The Central Data Repository (CDR) Testing Framework is an automation tool designed to assist with report data accuracy as well as test the data pipeline end-to-end. The CDR testing framework is built on top of Cucumber, which is a general automation testing framework but also comes packaged with more specific custom developed modules which are used to query input and expected outcome datasets to assist with the measurement of data quality in the analytics platform. The CDR testing framework implements a modular design which will enable analysts, testers and developers to quite easily build new report modules to efficiently execute on-demand and regression testing processes against the data pipeline.

The illustration depicted as a High-level Design Architecture offers an overview of what the CDR testing framework modules should look like.
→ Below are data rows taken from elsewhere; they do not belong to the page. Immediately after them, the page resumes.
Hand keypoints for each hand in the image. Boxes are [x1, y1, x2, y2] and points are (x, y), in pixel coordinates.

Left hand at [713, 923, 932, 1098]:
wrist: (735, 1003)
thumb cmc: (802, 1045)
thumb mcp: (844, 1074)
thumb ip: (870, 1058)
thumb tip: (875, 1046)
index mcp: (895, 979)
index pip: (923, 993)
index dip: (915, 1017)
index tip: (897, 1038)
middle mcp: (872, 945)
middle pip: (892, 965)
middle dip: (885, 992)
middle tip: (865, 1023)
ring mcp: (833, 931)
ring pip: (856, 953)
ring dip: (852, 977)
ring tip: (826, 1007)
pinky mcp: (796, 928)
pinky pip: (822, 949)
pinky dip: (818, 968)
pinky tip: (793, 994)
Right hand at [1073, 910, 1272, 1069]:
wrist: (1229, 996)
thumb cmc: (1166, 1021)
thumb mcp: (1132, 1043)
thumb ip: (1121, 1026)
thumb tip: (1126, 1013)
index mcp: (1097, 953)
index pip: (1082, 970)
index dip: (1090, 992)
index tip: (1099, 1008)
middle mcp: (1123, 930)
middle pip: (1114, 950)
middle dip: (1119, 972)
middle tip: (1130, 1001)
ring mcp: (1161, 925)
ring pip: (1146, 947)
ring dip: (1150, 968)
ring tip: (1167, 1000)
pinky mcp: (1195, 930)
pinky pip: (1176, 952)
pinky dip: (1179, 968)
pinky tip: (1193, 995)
The illustration depicted as a Component Architecture is an example of what the type of components could look like to support end-to-end testing.
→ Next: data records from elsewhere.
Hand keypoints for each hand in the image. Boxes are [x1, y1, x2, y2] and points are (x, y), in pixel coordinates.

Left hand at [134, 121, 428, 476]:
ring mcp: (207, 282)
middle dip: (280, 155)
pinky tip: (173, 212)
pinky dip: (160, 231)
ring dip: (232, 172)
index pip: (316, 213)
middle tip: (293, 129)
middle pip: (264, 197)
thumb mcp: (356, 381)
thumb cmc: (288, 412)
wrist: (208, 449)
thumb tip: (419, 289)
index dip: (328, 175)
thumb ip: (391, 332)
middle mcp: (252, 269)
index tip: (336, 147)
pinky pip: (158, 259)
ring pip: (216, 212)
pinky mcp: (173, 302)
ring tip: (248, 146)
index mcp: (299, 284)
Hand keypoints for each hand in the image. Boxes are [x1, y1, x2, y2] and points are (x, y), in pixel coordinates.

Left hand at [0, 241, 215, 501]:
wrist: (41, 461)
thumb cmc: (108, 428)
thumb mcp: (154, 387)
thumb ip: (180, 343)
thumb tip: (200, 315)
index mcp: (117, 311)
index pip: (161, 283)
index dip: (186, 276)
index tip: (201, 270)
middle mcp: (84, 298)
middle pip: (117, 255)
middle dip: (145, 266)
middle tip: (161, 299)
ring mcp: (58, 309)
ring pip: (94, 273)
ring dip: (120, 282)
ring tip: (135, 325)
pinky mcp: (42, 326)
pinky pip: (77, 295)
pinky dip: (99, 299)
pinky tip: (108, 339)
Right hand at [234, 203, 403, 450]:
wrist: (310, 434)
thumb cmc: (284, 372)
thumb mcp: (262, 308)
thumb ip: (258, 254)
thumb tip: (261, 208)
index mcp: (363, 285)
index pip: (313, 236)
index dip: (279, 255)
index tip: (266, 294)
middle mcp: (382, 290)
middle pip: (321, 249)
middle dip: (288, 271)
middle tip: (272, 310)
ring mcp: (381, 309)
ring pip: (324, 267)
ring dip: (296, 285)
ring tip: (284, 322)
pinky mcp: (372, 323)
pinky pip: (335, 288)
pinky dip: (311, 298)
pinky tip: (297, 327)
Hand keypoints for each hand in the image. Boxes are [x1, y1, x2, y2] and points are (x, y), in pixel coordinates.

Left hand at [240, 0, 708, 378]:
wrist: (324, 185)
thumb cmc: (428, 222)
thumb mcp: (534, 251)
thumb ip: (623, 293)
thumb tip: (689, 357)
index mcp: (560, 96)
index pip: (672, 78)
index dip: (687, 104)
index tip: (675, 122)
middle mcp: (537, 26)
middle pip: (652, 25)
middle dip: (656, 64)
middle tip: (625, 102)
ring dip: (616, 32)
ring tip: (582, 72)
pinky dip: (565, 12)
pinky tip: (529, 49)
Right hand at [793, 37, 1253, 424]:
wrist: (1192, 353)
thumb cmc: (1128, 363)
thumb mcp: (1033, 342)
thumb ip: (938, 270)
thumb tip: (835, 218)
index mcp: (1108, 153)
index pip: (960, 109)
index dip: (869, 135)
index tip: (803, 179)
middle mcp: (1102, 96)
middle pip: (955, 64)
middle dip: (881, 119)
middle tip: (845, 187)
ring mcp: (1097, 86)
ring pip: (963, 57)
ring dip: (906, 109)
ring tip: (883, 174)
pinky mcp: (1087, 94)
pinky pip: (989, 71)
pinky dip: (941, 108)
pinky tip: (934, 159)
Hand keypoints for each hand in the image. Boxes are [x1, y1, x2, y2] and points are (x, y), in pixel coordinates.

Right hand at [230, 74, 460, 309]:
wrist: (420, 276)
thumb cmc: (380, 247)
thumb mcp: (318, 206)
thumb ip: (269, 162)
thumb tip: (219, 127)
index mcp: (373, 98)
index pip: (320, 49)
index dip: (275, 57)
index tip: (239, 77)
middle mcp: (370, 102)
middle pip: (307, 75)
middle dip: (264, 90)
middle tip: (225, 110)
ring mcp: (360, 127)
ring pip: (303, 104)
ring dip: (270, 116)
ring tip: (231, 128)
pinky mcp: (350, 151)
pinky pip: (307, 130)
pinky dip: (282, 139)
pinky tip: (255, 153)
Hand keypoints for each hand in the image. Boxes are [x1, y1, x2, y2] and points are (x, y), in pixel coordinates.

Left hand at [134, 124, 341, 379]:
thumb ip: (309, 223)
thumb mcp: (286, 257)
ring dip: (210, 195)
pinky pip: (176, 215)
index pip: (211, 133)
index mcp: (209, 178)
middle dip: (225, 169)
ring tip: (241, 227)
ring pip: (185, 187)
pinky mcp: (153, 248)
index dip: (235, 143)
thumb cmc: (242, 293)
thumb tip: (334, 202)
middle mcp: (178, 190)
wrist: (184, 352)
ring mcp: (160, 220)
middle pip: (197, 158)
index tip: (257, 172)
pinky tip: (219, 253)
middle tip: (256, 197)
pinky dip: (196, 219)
High-level Design Architecture
High-level Design Architecture


Component Architecture
Component Architecture

Input & Expected Outcome Dataset

In order for the CDR Testing Framework to be considered successful in terms of end-to-end automation testing, the framework must be able to not only submit input test data to the CDR using Postman but also be able to query the analytics platform to verify whether the input data that was submitted was also successfully flattened and stored by the analytics platform. Furthermore, the framework must also be able to check each and every element of the patient record to ensure that the value that is stored matches the documented expected outcome data for the patient.
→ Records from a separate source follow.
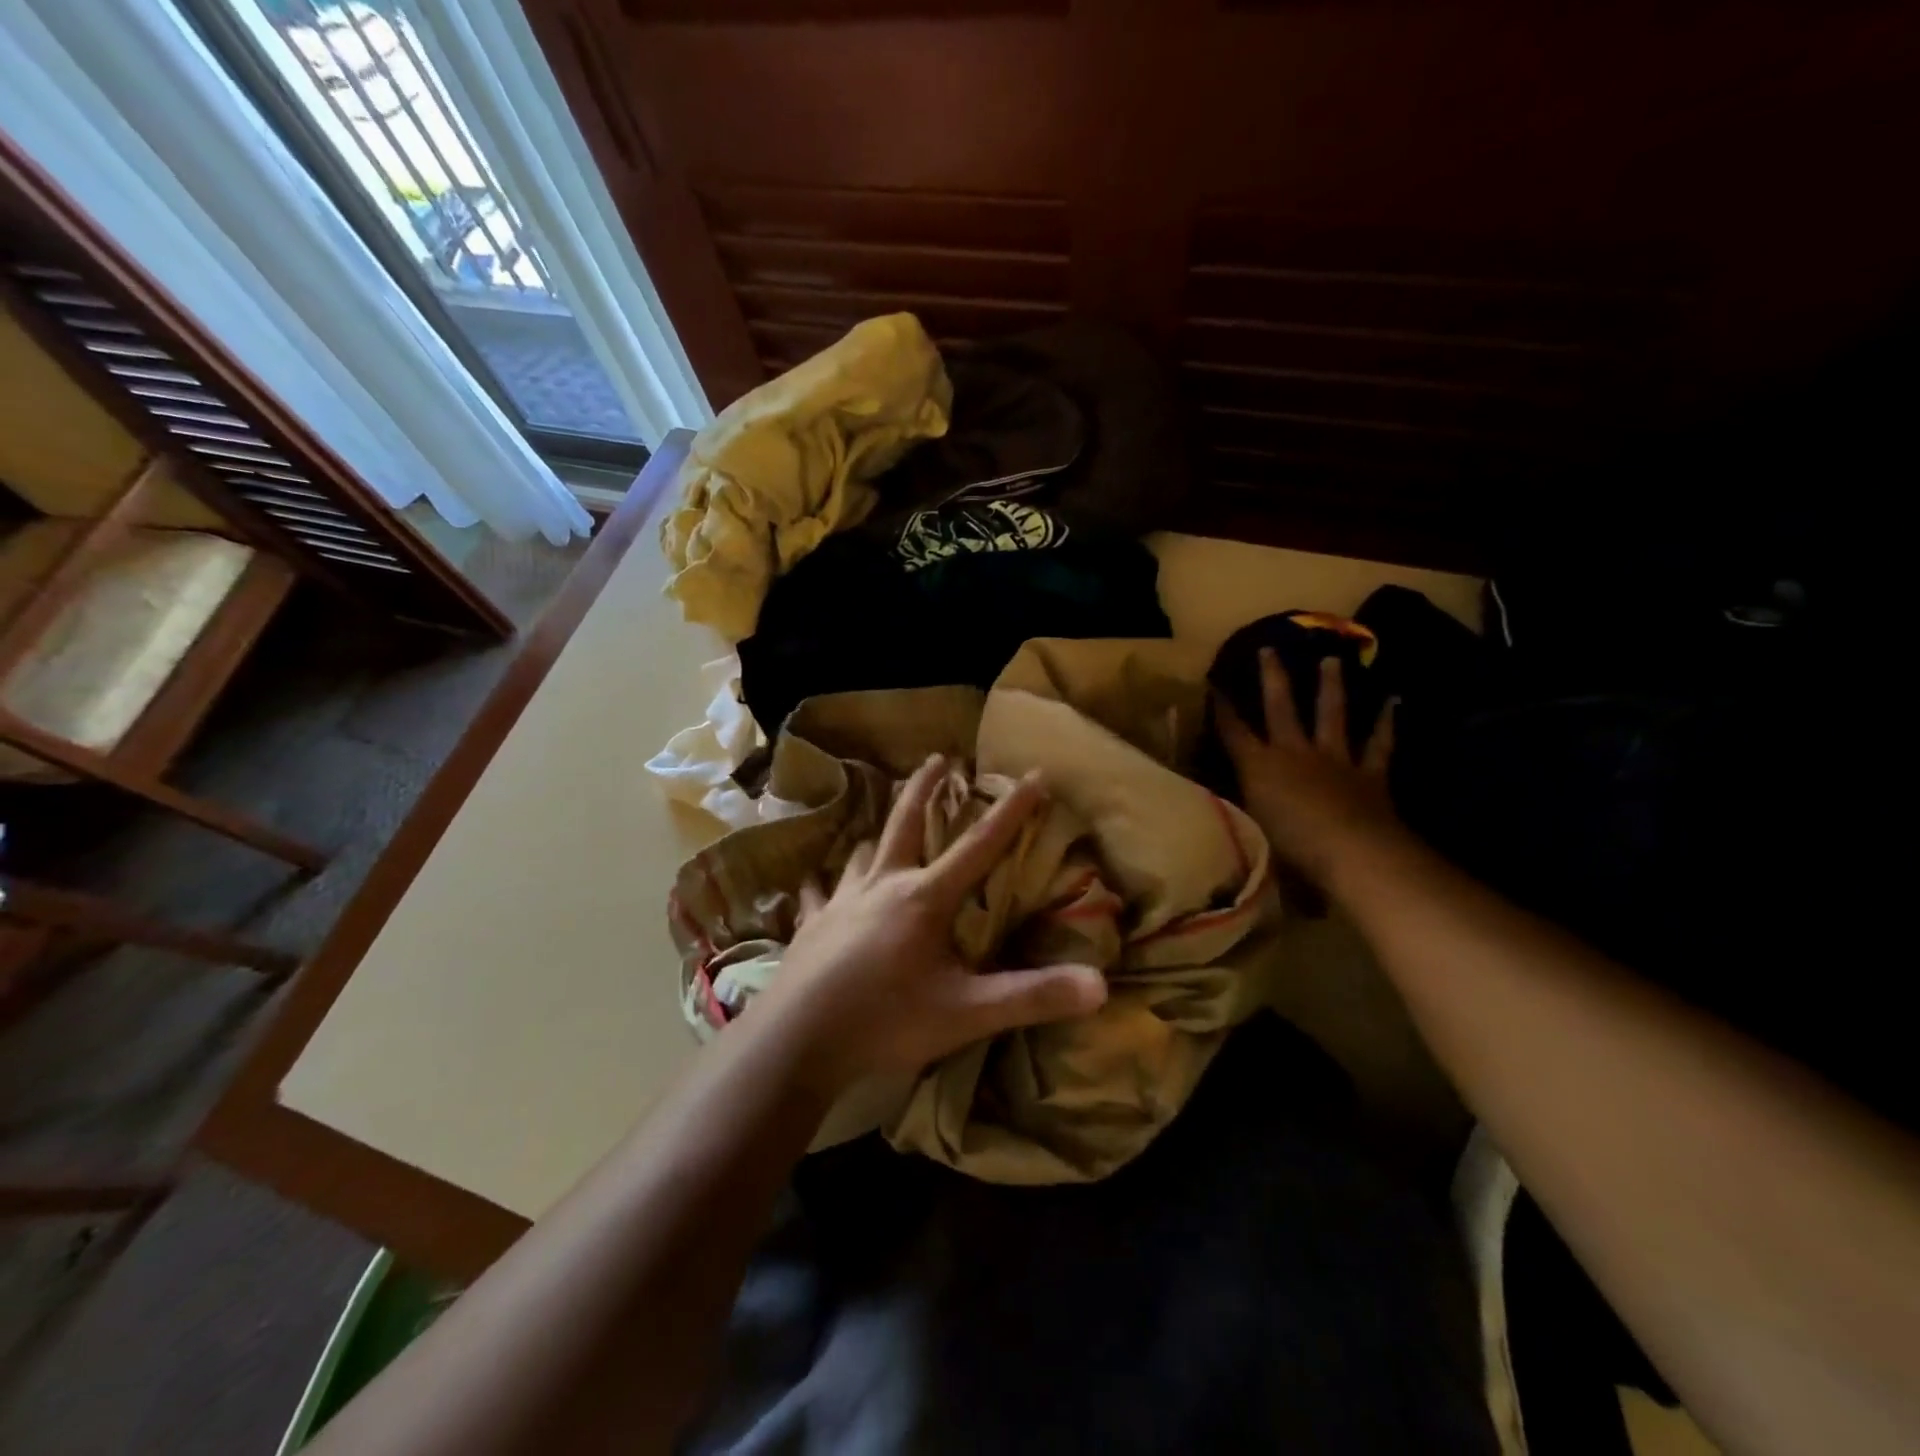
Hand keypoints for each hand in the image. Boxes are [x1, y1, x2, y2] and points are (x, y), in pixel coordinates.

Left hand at [745, 755, 1108, 1096]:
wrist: (796, 1042)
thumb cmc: (886, 1022)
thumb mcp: (967, 1013)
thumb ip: (1032, 998)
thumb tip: (1099, 985)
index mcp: (924, 898)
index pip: (979, 845)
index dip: (1012, 810)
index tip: (1033, 774)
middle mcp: (882, 886)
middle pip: (906, 823)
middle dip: (926, 788)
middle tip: (939, 757)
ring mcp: (840, 902)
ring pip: (862, 853)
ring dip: (877, 834)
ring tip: (881, 825)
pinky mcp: (811, 926)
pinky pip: (819, 894)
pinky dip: (823, 885)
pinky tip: (816, 882)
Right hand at [1217, 649, 1400, 891]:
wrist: (1352, 854)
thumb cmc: (1291, 851)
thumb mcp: (1253, 836)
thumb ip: (1243, 821)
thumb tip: (1229, 826)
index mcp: (1259, 768)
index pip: (1233, 732)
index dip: (1222, 709)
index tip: (1214, 684)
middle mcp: (1293, 754)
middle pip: (1280, 708)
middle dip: (1273, 678)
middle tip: (1270, 649)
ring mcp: (1334, 760)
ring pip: (1330, 715)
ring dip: (1330, 687)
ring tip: (1330, 660)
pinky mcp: (1370, 773)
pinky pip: (1379, 744)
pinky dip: (1386, 724)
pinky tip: (1394, 702)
For the purpose of streamlined data management activities, the input and expected outcome datasets can be centrally hosted as Google Sheets. The CDR Testing Framework should then fetch data from both datasets and use it during data assertions.

Input Data

This is the set of data that will be submitted to the CDR to mimic events at a given facility. The input dataset must be defined using static data to ensure that the expected outcome data values marry up with what was submitted to the CDR.

Expected Outcome Data

This is the set of data that will govern the quality and correctness of data at rest in the analytics platform. In other words, the expected outcome dataset only contains patient records that must be reported on and has data values specified that correspond with the data in the input dataset and any report specification conditional logic. The expected outcome dataset is a static and final outcome which the CDR testing framework will expect to see in the analytics platform. If the testing framework detects a value in the analytics platform that does not correspond with the value specified for the same data element in the expected outcome dataset, the testing framework must fail that test case and immediately halt any further testing.

An expected outcome dataset may have data defined for the following types of reports.

  1. Line Listing Tabular Reports
  2. Aggregated Tabular Reports
  3. Charts

Summary of Benefits

  • Able to run tests rapidly using accurate input data
  • Able to update the input and expected outcome data in the test cases with a single click of a button - data managed solely in the input and expected outcome documents
  • Uses behavioral-driven development - non technical stakeholders can understand the test cases
  • Can be configured to use any middleware component or even transact directly with the analytics system (API)
  • Input and expected outcome datasets are Google Sheet documents in Google Drive - Implements a Google Service account
  • Able to see point of failures on a system level or patient record
  • Able to see point of failures per patient record resulting from incorrect field-level values
  • Supports a modular design approach - easily build custom reports using any preferred techniques and simply reference the automation framework engine to do all the work
  • Tests the pipeline end-to-end
  • Contributes to performance testing over the pipeline
  • Can be included into the project's continuous integration (CI) processes so that report data quality is ensured with each build before merging into master.